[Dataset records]
^^^^^^^^^^^^^^^^

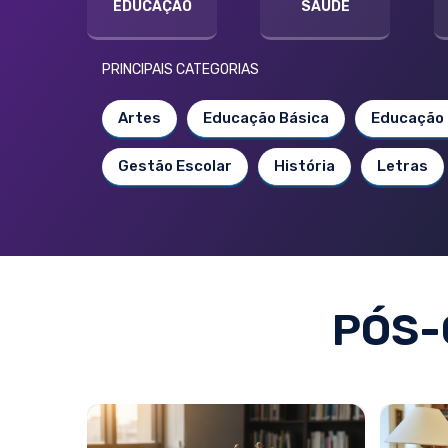
EDUCAÇÃO
SAÚDE
PRINCIPAIS CATEGORIAS
Artes
Educação Básica
Educação 
Gestão Escolar
História
Letras
PÓS-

^^^^^^^^^^^^^^^^

§ **What you should do**: Please copy the text of the entries above word for word, keeping every line as it appears. Leave out the pictures.

§ **Task answer**:
EDUCAÇÃO
SAÚDE
PRINCIPAIS CATEGORIAS
Artes
Educação Básica
Educação 
Gestão Escolar
História
Letras
PÓS-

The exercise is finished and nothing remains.